11 agosto 2009

Terminal


Mirándolo a los ojos, con ese decir tan especial, como una niña que promete no pasarle más el dedo al pastel que está en la heladera le dijo adiós desde el andén de la estación
-Nos vemos tal vez la semana que viene-.
Y lo despidió apoyando la palma de la mano en su mejilla y dandole un beso en la boca corto, suave y definitivo.
Bajó las escaleras de la vieja terminal ferroviaria, se acomodó la corbata y levantó la solapa del saco y del sobretodo. Corría un viento muy frío que llegaba del sur y se le metía por el cuello hacía el cuerpo a pesar de todo el abrigo. Le hizo señas a un taxi que pasaba raudo por al calle casi desierta a esa hora, paró un trecho mas adelante y quedó esperándolo, así que tuvo que caminar hasta llegar a el, se tiró en el asiento trasero y le dio la dirección de su casa.

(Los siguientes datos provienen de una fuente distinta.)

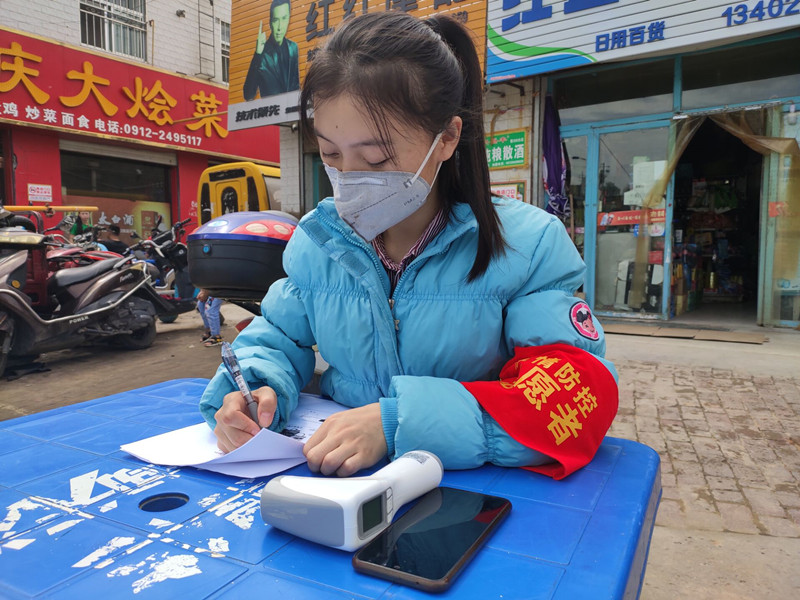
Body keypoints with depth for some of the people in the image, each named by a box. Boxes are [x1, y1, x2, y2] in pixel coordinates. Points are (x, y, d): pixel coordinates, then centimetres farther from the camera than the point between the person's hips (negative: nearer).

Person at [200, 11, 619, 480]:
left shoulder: (527, 243, -12)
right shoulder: (316, 239, 1)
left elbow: (578, 395, -19)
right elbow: (278, 336, 12)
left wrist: (399, 421, -29)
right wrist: (258, 391, -13)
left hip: (477, 497, -2)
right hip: (334, 475, 3)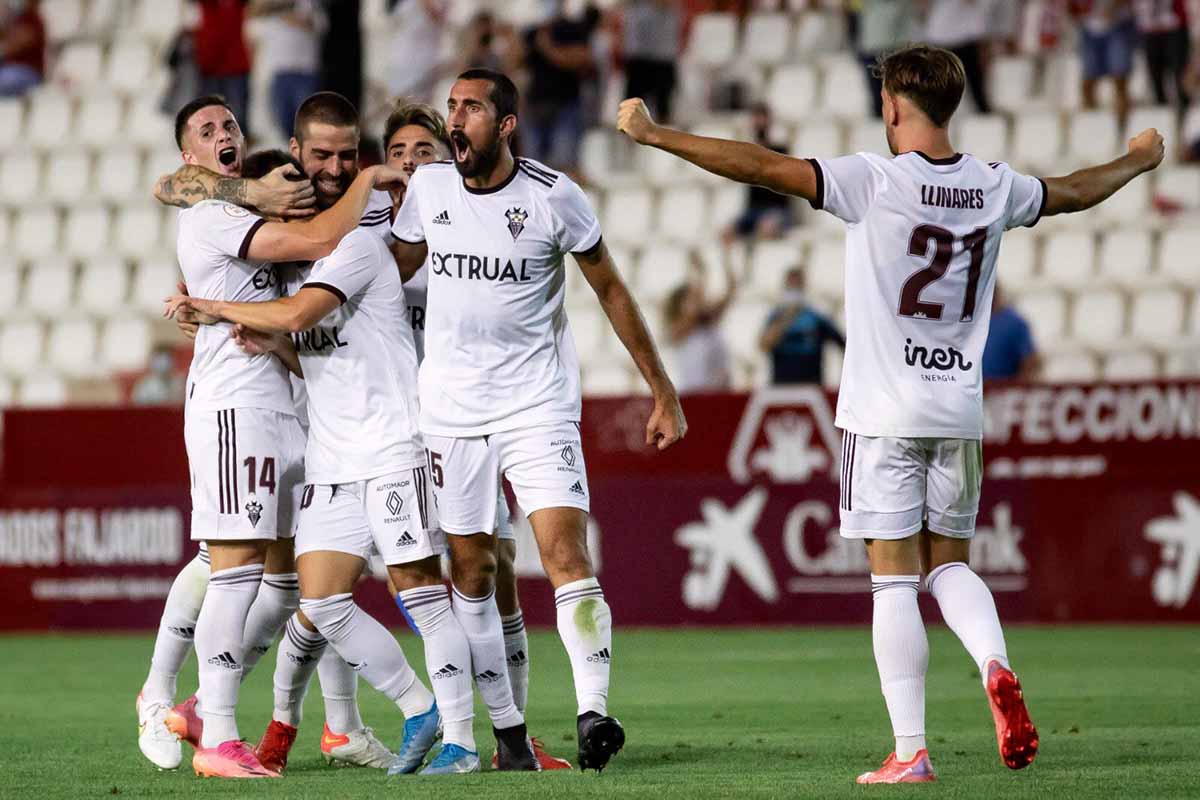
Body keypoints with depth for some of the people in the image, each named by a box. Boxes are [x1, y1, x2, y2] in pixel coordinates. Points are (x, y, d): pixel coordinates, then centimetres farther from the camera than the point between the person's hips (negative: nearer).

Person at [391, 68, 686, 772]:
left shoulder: (553, 196, -8)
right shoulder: (428, 187, 2)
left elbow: (612, 292, 2)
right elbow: (392, 275, 18)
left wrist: (665, 394, 4)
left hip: (538, 404, -4)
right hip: (451, 409, 4)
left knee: (566, 554, -17)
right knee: (472, 571, 4)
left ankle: (594, 713, -21)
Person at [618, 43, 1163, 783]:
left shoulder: (874, 181, -11)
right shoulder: (993, 188, 5)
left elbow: (761, 166, -15)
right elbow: (1076, 190, 24)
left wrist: (656, 135, -8)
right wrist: (1138, 162, 45)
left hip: (884, 413, -4)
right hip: (960, 411, 4)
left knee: (894, 581, -1)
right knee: (950, 562, 17)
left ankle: (910, 751, -4)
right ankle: (996, 665, -11)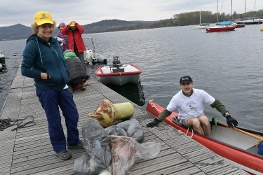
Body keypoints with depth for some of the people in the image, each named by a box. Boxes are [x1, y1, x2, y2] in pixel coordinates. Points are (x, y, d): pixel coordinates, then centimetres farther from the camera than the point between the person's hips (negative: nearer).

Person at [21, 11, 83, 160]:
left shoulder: (55, 42, 4)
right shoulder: (32, 45, -13)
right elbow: (25, 70, -13)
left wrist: (66, 76, 3)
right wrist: (46, 76, -17)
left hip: (62, 87, 6)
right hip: (46, 90, -6)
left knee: (73, 115, 12)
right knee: (54, 120, 7)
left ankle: (73, 141, 34)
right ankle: (60, 148, 27)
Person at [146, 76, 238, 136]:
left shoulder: (200, 93, -10)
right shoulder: (177, 98, -9)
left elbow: (216, 103, -6)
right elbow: (167, 111, -2)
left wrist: (228, 116, -14)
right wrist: (156, 120, -17)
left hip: (200, 117, 1)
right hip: (185, 120, -1)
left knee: (204, 119, -34)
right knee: (195, 121, -35)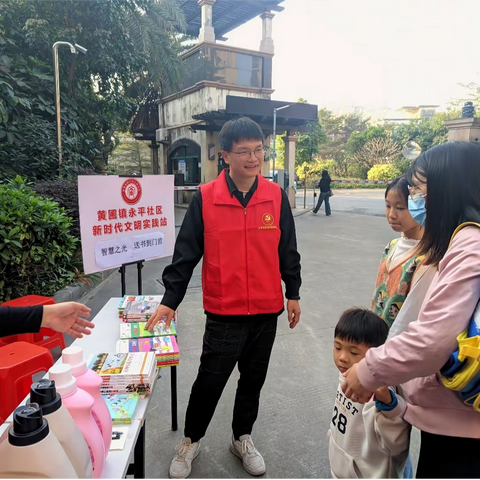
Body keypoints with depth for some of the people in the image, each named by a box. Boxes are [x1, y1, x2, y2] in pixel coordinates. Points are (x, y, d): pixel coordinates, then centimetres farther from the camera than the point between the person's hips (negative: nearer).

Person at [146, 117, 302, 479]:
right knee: (210, 381, 9)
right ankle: (191, 440, 37)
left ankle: (242, 438, 43)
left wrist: (293, 293, 10)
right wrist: (170, 300, -8)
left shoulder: (276, 196, -1)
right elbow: (186, 252, -5)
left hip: (267, 310, 3)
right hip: (224, 313, -2)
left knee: (253, 379, 18)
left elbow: (287, 250, 7)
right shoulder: (205, 198, -8)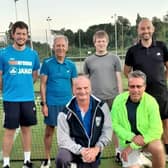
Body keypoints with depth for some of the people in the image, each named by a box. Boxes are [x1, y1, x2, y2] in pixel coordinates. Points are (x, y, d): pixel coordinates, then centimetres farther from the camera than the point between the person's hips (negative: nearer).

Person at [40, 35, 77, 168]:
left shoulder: (71, 65, 5)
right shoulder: (47, 63, -2)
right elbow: (43, 84, -2)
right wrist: (44, 104, -7)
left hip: (67, 103, 2)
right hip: (51, 103, -2)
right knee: (49, 130, 7)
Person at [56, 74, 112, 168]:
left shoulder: (101, 107, -10)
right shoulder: (65, 113, -17)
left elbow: (107, 130, -8)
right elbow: (63, 140, -17)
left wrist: (96, 149, -22)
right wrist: (81, 150, -29)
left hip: (93, 153, 3)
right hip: (74, 149, -3)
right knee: (61, 159, -33)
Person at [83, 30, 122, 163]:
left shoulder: (114, 59, 4)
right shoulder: (89, 61, 5)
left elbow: (119, 79, 5)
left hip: (112, 97, 0)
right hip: (95, 99, 1)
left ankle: (118, 152, 19)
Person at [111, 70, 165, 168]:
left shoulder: (151, 101, -17)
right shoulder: (119, 100, -13)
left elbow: (156, 130, -18)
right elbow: (114, 124, -6)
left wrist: (132, 146, -21)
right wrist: (132, 137, -21)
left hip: (147, 138, -1)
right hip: (127, 141, 1)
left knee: (158, 148, -30)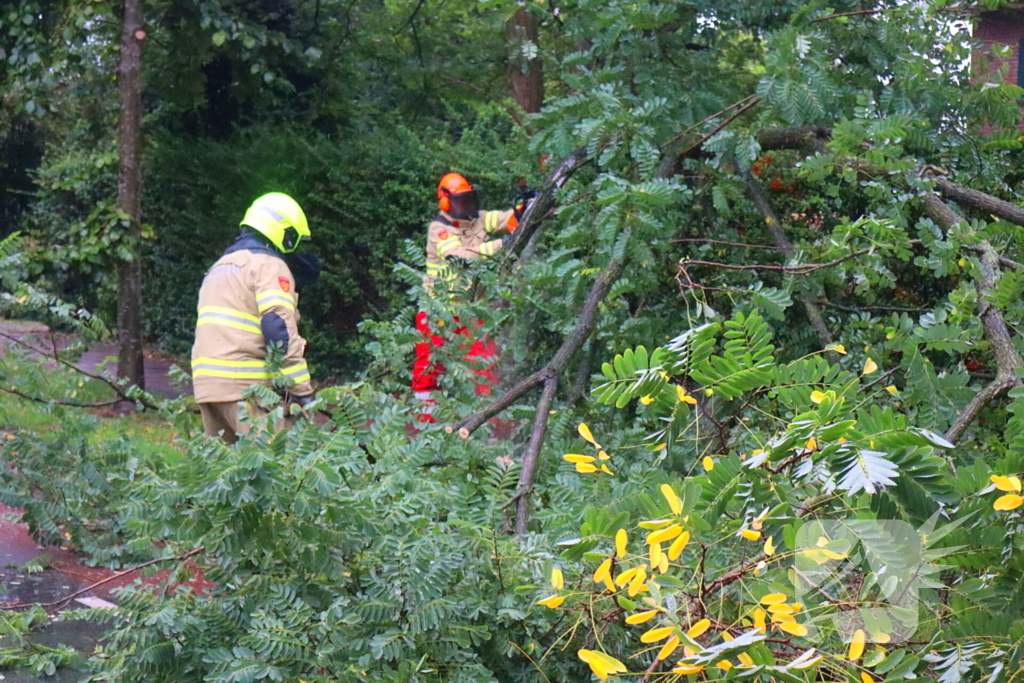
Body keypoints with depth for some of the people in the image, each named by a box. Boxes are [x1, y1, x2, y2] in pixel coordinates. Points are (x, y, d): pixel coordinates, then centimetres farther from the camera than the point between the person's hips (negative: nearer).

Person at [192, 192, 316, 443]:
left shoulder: (219, 267, 26)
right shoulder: (269, 265, -3)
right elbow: (280, 329, -14)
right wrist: (301, 389, -15)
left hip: (204, 384, 8)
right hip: (245, 385, -8)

Entró en su departamento se sacó el sobretodo, el saco y se aflojó la corbata, se dirigió a la ventana y miró a la calle totalmente desierta y pensó en ella agitando su mano, yéndose en el tren de las dos y cuarto y prometiendo verse en una semana, tal vez.
Comenzó a llover, sintió un leve temblor y el frío le caló hasta los huesos.